La situation ne serait pas suffisamment grave en France, en ces jours d'hiver du civisme, qu'il faille s'amuser à exciter des polémiques minables de cour de récréation électorale ? Pendant combien de temps encore, en France, faudra-t-il que la démocratie soit défendue par des cons ?

On peut ne guère aimer Mme Marine Le Pen. Ni son style foncièrement brutal — «dédiabolisation» ou pas, elle reste bien la fille de son père —, ni l'essentiel de son programme — sur les plans économique et géopolitique, entre autres, ce patchwork de contradictions mal tissées frise l'aberration —, ni son cynisme, qui la fait tapiner dans tous les lobbies «sociétaux» du jour pour faire «branché-conforme» — et finir de déboulonner, par la même occasion, la statue balourde du patriarche.

Seulement il y a les faits : les faits, on peut le déplorer ça n'y changera rien, c'est que Marine Le Pen et son Front national ne sont pas loin de représenter, électoralement, le deuxième parti de France. Peut-être même le premier ! Et plus précisément, malgré les intenables contradictions programmatiques et conceptuelles évoquées plus haut, le dernier parti ouvrier, ou tout simplement populaire, de France — le Parti communiste ayant fini de se dissoudre dans l'acide du camarade Mélenchon, le confortable prébendier qui n'a jamais eu de rouge que la cravate et les cordes vocales.

Tâches à réaliser >>
1) Dans l'extrait, quel parti a fini de se dissoudre dans l'acide du camarade Mélenchon ?
2) Reproduisez le passage de l'extrait qui débute aux mots « On peut ne guère » et se termine après les mots « balourde du patriarche. ».

Données d'entrée >>
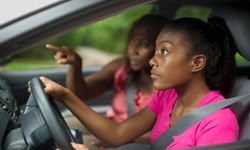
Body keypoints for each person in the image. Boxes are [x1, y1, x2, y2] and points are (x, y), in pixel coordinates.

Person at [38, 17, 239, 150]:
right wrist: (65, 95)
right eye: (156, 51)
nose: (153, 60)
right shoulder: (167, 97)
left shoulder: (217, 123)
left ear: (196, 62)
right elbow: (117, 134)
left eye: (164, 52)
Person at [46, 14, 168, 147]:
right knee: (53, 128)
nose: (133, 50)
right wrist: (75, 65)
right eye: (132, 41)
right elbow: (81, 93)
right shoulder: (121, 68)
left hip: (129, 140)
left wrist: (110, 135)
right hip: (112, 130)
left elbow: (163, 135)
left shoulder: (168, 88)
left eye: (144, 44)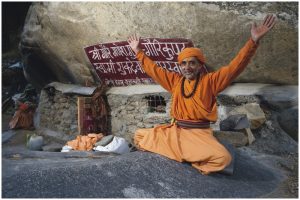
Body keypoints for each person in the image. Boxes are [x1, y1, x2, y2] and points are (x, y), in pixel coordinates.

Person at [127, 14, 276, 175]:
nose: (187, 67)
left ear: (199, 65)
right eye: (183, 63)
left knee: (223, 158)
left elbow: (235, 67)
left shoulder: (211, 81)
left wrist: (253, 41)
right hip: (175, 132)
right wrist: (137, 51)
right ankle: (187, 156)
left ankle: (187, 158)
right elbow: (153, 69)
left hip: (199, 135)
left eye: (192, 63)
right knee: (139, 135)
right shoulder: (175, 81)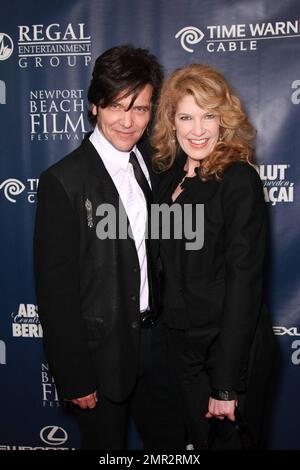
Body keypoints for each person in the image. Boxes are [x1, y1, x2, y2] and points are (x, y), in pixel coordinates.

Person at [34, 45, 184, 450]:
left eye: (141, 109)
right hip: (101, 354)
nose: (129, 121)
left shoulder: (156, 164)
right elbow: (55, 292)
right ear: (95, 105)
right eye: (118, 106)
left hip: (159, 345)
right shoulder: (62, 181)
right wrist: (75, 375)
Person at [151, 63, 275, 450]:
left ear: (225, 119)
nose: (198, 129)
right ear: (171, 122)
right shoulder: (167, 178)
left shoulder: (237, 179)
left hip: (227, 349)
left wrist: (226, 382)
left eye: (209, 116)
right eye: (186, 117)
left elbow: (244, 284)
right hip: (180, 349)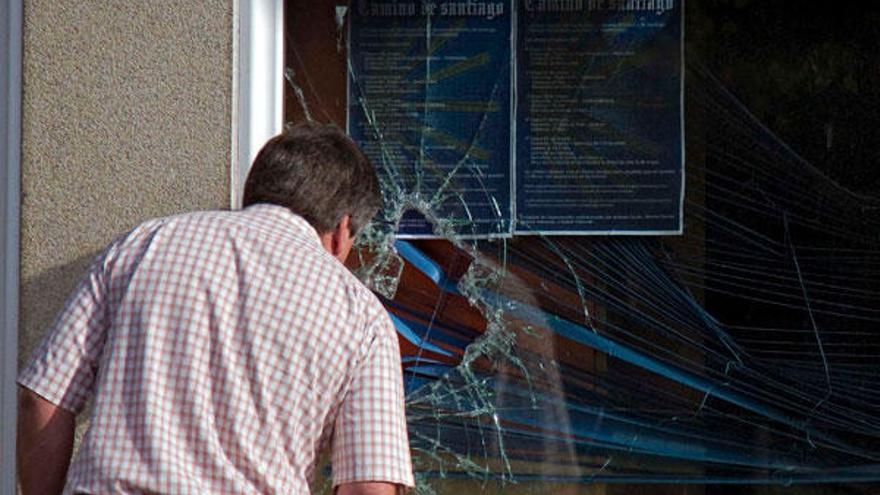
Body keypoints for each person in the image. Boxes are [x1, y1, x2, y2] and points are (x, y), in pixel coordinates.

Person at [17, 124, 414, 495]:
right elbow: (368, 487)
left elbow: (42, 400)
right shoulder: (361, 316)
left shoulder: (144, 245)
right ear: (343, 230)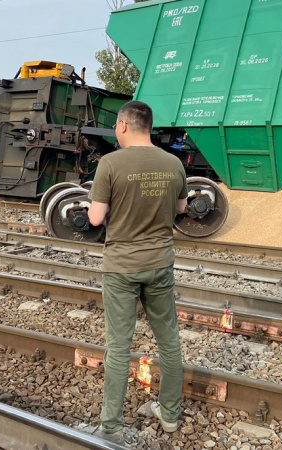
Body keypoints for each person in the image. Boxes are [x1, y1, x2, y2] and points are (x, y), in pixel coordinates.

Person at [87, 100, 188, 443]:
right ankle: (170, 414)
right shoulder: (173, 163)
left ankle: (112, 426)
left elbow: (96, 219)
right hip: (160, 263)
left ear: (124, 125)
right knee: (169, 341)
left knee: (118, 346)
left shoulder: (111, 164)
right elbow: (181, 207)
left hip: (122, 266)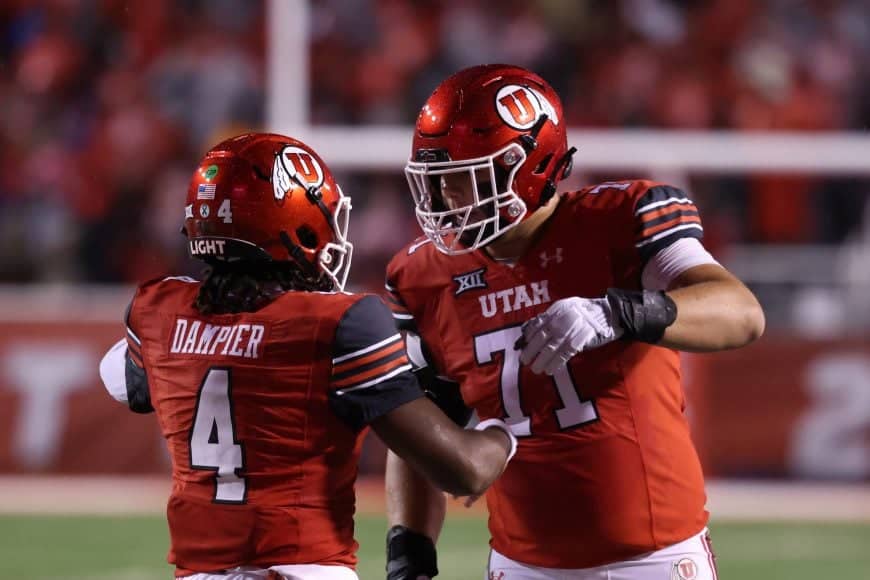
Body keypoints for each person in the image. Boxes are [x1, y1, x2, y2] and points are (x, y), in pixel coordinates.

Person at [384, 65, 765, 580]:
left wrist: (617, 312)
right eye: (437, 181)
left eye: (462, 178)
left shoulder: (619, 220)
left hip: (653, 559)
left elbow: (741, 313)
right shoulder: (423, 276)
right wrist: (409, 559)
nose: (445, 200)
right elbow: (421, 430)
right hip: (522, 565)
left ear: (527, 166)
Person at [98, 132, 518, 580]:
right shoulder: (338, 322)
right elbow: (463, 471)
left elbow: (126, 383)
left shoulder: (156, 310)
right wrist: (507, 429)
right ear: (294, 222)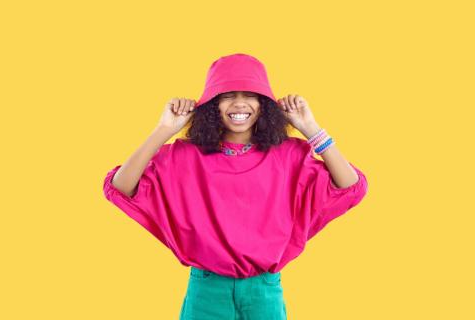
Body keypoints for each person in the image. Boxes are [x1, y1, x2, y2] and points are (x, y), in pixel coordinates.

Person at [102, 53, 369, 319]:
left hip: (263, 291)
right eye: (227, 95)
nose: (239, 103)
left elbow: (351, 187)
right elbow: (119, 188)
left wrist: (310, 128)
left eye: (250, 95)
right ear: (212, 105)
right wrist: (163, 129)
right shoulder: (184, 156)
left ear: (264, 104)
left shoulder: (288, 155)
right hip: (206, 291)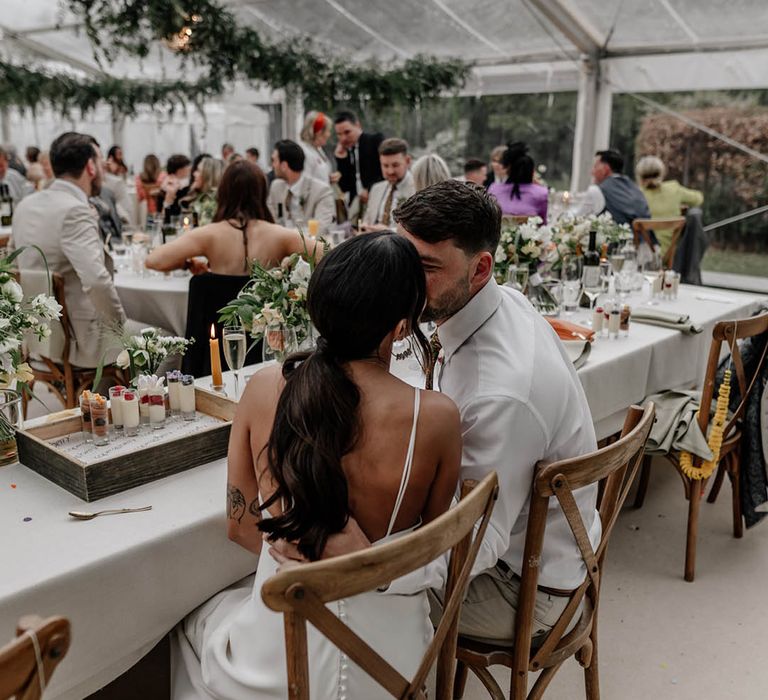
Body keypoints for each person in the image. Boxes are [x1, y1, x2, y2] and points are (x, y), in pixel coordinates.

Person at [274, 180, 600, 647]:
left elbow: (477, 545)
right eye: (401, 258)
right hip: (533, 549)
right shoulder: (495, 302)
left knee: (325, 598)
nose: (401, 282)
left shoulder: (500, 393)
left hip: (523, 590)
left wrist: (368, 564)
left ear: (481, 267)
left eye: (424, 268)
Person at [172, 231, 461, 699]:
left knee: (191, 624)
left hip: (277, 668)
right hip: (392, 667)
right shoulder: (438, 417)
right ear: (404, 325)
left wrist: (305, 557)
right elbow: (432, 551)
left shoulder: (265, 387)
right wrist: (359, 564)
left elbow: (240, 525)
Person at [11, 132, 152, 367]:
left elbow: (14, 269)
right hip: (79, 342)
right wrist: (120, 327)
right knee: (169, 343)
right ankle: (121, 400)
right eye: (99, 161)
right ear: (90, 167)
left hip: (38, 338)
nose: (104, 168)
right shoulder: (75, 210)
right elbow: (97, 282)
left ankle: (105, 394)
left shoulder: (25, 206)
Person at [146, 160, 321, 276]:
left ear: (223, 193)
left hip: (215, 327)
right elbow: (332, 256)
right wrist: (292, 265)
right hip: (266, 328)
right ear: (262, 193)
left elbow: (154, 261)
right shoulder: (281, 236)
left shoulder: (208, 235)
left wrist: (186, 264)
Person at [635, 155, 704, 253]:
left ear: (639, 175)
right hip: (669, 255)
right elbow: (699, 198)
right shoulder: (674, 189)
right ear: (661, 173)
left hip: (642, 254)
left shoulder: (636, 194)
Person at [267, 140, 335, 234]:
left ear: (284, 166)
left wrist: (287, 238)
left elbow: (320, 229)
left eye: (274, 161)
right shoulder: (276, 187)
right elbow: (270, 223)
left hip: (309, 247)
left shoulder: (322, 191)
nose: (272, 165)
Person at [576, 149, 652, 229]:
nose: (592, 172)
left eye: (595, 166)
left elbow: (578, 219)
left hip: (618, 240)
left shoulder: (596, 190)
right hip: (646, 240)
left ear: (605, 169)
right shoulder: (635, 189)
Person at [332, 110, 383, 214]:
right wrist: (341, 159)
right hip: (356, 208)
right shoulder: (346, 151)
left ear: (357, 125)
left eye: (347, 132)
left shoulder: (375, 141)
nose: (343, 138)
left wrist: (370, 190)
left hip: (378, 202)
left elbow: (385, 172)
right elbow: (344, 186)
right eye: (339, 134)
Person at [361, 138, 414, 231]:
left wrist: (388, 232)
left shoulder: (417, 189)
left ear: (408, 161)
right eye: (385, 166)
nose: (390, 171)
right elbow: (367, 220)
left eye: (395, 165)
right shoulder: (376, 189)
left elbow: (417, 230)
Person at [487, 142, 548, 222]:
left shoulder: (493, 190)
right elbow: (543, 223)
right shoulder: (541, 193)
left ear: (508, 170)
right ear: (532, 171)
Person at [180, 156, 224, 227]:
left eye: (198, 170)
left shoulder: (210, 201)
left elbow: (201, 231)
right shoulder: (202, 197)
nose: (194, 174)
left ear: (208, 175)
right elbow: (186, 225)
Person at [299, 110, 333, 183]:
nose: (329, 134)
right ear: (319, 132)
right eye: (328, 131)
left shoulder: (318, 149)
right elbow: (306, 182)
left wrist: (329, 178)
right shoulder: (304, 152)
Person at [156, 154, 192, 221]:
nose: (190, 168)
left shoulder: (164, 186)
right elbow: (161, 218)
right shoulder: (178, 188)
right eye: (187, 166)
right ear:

Liste des solutions >>
1) Le Parti communiste.

2)
On peut ne guère aimer Mme Marine Le Pen. Ni son style foncièrement brutal — «dédiabolisation» ou pas, elle reste bien la fille de son père —, ni l'essentiel de son programme — sur les plans économique et géopolitique, entre autres, ce patchwork de contradictions mal tissées frise l'aberration —, ni son cynisme, qui la fait tapiner dans tous les lobbies «sociétaux» du jour pour faire «branché-conforme» — et finir de déboulonner, par la même occasion, la statue balourde du patriarche.